Paylaş
Ama, “açılım” paketinden dişe dokunur bir şey çıkmadığı için hükümeti suçlamak, en hafif deyimle “samimiyetsizlik”!
Dişe dokunur bir şey çıkmayan paket veya projeden dolayı bile hükümet partisinin “PKK ile işbirliği” içinde olduğu iddiasının kol gezdiği bir ortamda, paketten ne çıkabilirdi? Hükümeti eleştireceksek, asıl eleştirecek tarafı, Kürt meselesi gibi bir çetrefili kolayca yönetebileceği ve üstesinden gelebileceği zannı ile büyük bir iddiayla işe girişip, işler sarpa sarınca savruluş sarmalına girmesidir.
‘DEVLET’ VURGUSU
Bu savruluşun en iyi ifadesi, “demokratik açılım”ın “Milli Birlik Projesi”ne dönmesidir. Bir adım ötede, olan bitenin “devlet projesi” diye takdim edilmesidir.
Hükümetlerin, anayasal çerçevede, devlet dediğimiz yapının bir parçası olduğu tartışılmaz, ancak bunun ötesinde bir “devlet” vurgusu ne demek istemektedir?
İzaha muhtaç değil mi?
Hükümetin, bunca itham karşısında savunma refleksine teslim olması da anlaşılabilir. Anlaşılabilir de, ilk adımda reflekslere kapanan bir siyasal atılımın mahiyeti ne olabilir? Yok, ben, mevcut hükümetin, her tür tepkiyi göze alıp, bir “devrim konseyi” gibi davranmasını bekleyenlerden değilim. Açık konuşalım, aslında hepimiz siyasi ufkumuz doğrultusunda devrimsel dönüşümlerin mümkün olmasını umarız.
Ancak, “devrim” dediğimiz şeyin aslında, herkesin doğrusunu diğerine zorla dayatma formülü olduğunu, sorun ve maliyetlerini kavradığımız için, demokratik değişim dediğimiz barışçı ve katılımcı formüle ikna oluyoruz.
Formül demokratik değişim olunca, hükümetlerin hareket alanı doğal olarak toplumsal tepkiler ve hukuki çerçeve ile sınırlanır. Ancak bu böyle diye, siyasi inisiyatifin ikide bir savunma refleksine kapanması mazur görülemez.

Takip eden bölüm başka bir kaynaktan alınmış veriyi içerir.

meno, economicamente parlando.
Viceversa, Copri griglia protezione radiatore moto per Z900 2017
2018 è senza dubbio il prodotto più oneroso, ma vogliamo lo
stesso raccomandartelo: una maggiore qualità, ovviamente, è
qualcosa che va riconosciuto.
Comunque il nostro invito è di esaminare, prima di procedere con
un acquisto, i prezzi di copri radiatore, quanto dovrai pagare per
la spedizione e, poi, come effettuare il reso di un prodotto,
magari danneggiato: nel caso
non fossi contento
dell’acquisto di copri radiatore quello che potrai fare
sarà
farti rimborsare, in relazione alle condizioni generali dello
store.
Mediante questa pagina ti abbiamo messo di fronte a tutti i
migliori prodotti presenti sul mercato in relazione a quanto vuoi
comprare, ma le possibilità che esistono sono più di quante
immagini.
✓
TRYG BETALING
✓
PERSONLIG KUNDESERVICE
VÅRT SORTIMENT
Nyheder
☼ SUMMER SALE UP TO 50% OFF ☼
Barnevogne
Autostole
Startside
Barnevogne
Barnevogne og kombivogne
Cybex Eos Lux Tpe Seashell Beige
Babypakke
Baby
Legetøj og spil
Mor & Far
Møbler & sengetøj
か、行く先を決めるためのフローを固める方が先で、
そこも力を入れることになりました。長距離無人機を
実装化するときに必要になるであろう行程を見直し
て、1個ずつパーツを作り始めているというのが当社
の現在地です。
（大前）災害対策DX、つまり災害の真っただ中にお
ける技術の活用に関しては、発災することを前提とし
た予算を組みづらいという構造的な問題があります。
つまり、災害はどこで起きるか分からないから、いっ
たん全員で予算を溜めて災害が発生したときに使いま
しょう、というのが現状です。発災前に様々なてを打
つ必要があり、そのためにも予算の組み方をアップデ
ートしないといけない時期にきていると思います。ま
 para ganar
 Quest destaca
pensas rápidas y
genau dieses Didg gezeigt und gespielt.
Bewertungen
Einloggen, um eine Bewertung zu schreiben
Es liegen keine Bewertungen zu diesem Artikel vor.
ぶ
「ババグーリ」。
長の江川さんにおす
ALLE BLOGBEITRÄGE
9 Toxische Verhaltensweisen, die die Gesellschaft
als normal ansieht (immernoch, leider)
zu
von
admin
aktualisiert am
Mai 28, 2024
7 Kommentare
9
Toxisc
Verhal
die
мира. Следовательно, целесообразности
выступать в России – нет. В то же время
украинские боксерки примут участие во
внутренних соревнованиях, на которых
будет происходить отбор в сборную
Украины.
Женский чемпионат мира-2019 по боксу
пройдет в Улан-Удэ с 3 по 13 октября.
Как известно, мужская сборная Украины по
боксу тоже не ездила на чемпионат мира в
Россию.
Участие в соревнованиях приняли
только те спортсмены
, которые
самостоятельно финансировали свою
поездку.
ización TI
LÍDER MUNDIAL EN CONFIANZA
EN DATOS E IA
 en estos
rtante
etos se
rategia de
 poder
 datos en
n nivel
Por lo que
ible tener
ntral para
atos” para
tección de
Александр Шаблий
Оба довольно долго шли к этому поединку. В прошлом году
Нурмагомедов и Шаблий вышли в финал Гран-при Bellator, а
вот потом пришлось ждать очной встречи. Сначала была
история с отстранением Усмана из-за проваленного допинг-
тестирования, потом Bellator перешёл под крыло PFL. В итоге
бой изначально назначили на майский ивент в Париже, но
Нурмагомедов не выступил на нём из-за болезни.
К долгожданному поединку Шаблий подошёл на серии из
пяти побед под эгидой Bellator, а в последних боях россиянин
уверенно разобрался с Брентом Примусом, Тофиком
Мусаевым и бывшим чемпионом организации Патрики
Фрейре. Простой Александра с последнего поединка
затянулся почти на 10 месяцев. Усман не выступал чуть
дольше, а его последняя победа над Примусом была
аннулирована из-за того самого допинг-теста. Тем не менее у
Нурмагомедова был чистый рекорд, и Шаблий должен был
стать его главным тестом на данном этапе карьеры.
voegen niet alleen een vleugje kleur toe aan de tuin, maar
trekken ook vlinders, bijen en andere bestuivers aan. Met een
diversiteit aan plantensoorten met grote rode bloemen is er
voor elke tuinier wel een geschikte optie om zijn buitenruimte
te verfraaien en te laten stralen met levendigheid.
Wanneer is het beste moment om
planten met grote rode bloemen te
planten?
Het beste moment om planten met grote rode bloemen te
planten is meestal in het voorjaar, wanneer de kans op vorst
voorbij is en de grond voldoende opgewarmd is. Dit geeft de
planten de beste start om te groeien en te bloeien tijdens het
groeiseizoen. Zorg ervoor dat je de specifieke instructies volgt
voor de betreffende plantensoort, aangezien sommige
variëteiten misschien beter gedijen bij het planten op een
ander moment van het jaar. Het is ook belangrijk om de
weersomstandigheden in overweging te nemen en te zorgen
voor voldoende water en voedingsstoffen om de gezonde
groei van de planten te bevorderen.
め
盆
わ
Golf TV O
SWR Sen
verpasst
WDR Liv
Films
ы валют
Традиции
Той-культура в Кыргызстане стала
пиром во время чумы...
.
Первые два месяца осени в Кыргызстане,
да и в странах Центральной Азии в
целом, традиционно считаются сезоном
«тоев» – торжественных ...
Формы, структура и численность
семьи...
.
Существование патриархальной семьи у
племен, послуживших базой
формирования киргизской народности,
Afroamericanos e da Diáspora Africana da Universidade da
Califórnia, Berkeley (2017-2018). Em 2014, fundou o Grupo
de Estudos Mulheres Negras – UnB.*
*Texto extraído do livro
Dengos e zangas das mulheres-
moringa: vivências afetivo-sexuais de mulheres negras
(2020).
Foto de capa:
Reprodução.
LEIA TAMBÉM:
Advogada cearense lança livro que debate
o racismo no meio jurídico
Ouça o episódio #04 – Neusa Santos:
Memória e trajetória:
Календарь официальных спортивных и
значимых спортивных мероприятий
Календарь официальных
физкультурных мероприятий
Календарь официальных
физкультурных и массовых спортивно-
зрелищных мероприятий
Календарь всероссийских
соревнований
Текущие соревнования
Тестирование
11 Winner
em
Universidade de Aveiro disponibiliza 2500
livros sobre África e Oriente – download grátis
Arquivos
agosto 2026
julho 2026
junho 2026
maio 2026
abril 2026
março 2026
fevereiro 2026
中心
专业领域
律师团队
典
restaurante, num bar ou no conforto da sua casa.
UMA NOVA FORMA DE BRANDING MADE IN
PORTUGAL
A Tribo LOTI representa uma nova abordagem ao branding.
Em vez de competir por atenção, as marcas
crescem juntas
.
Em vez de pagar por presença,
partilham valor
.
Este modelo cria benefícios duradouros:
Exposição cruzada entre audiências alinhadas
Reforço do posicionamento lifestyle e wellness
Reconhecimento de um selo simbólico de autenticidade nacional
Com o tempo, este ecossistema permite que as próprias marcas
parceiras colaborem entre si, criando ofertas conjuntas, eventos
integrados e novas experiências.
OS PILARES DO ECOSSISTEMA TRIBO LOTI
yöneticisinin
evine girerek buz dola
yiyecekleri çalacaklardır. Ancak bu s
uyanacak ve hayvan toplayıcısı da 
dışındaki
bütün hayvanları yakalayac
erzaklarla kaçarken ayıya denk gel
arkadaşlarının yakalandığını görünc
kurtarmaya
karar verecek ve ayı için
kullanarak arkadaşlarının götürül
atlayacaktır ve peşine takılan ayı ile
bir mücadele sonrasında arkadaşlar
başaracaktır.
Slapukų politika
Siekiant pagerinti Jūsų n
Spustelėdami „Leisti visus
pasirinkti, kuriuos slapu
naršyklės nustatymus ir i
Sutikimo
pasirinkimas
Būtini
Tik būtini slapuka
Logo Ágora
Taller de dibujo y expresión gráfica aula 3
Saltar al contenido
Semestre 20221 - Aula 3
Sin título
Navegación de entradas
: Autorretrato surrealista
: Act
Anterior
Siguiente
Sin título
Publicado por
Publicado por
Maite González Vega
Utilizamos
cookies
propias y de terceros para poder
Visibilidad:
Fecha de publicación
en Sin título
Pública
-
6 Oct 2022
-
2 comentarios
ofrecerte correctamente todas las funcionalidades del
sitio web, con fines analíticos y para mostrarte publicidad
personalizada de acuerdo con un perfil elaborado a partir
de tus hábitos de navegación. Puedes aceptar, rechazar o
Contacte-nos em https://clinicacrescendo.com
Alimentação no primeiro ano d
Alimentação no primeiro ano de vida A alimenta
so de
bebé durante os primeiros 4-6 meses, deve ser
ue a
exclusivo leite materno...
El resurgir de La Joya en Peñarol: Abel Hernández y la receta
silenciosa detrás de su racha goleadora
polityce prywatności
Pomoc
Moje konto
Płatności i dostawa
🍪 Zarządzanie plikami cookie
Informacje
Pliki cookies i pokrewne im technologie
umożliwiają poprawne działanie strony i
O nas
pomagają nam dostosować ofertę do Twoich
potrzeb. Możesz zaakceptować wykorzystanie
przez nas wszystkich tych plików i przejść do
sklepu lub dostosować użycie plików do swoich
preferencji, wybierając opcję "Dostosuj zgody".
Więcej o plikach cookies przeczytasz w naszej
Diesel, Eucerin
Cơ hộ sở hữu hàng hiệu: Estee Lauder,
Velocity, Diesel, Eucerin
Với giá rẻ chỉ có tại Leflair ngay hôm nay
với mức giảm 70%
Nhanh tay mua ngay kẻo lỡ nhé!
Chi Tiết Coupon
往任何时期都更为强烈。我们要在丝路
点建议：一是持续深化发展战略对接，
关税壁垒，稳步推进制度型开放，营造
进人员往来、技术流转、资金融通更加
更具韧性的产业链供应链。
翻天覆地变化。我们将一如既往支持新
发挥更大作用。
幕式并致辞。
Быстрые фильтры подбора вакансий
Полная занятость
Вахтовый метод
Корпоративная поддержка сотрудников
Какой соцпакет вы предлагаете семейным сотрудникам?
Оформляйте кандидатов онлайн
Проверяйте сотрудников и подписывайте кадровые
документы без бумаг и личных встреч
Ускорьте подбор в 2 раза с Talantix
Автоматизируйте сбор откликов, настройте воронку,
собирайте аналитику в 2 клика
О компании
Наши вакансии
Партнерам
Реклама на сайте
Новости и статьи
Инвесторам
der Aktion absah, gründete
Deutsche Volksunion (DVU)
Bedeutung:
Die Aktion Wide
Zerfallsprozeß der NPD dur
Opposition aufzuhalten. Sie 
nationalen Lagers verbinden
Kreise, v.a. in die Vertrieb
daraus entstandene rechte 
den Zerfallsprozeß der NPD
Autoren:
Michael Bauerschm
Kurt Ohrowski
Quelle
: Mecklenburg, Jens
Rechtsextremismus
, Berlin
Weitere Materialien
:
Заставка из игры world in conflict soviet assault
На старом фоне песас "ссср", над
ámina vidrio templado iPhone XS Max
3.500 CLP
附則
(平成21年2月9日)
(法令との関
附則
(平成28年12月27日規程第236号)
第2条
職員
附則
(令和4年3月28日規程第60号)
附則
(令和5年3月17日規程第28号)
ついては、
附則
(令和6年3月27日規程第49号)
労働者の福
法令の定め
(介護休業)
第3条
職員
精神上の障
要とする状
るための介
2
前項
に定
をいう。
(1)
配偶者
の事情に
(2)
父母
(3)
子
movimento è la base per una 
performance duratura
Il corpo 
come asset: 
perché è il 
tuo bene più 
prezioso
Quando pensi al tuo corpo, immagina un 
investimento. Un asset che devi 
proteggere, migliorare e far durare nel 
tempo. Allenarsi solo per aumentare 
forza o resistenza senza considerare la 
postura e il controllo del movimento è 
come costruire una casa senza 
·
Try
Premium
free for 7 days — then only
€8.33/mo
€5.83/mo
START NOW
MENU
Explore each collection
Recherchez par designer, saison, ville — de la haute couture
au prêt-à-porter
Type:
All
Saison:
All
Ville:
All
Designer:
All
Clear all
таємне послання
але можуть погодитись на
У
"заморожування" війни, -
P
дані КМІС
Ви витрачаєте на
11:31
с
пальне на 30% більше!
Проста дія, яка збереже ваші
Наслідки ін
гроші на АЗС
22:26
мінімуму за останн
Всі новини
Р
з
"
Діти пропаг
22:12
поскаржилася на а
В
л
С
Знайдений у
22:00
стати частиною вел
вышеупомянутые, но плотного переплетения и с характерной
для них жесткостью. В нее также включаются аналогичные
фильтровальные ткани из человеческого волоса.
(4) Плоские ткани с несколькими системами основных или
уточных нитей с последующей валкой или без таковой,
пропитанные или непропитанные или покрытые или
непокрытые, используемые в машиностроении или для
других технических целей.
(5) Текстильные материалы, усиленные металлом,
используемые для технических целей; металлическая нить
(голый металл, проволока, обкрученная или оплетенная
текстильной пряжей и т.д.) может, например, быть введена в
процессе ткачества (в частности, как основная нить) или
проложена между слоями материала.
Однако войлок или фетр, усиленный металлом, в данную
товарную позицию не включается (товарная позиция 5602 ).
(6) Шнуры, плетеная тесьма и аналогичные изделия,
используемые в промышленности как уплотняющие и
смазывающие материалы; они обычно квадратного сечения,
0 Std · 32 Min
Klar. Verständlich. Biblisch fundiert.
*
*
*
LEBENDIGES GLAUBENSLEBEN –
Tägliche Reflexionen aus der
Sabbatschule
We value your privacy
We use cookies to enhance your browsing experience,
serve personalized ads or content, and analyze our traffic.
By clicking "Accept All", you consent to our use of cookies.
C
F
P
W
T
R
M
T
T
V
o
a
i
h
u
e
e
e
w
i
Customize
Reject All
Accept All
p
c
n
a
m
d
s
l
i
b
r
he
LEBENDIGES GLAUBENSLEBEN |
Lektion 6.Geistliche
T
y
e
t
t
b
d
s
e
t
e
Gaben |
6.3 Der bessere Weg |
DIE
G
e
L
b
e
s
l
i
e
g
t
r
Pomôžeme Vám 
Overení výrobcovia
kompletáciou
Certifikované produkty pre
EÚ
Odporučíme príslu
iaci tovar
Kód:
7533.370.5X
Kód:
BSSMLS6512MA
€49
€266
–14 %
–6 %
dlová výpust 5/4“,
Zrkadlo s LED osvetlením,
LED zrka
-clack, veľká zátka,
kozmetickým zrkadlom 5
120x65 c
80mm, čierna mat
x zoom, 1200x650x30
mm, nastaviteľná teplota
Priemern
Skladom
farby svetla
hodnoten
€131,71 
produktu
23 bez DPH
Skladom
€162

Oysa şimdilerde olan budur.
Nedense, Meclis’te hükümet adına konuşmayı üstlenen Ömer Çelik’in konuşmasının, “bu açıdan” vahameti kimsenin fazla dikkatini çekmiş değil. Belki, Meclis’teki itiş, kakış havası içinde karambole geldi. Ama Çelik’in konuşmasının başında, CHP ve MHP’nin ithamlarını, güya tersyüz etmek için, Kürt açılımını boşa çıkarmak için bazı ülke istihbaratlarının nasıl çalıştığına dikkati çekmesi, yetmezmiş gibi, “Bu açılım olmazsa kimin işine yarar, bunu bir düşünün” gibi bir “Mahir Kaynak dili”ne müracaat etmesini ben çok kaygı verici buldum.
O da yetmedi, bir noktada, sataşmalar sonucu konu Mescid-i Aksa’ya kadar gitti.
Zora gelince, CHP ve MHP muhalefetinin mantık ve dilini benimsemek, onun içinden konuşmak, tıpkı, “devlet projesi” başlığına sığınmak gibi, savunma refleksinin ortama hâkim olması demek. Mescid-i Aksa popülizminden medet ummak da işin cabası.
TUZAĞA DÜŞMEDİ
Bu böyle olmak zorunda değil, nitekim, benim izleyebildiğim TV tartışmalarında Hüseyin Çelik’in bu tuzağa düşmediğine şahit oldum.
Ama belli ki mesele şahsi değil, hükümet partisi, demokratik bir açılım için bırakın paketi, projeyi, istikrarlı bir dil kurmuş değil.
Ve tabii unutmayalım, böyle bir dil ve anlayış topyekûn bir demokrasi anlayışı ve dilini benimsemekle alakalı, o noktada ne halde olduğumuz ise malum.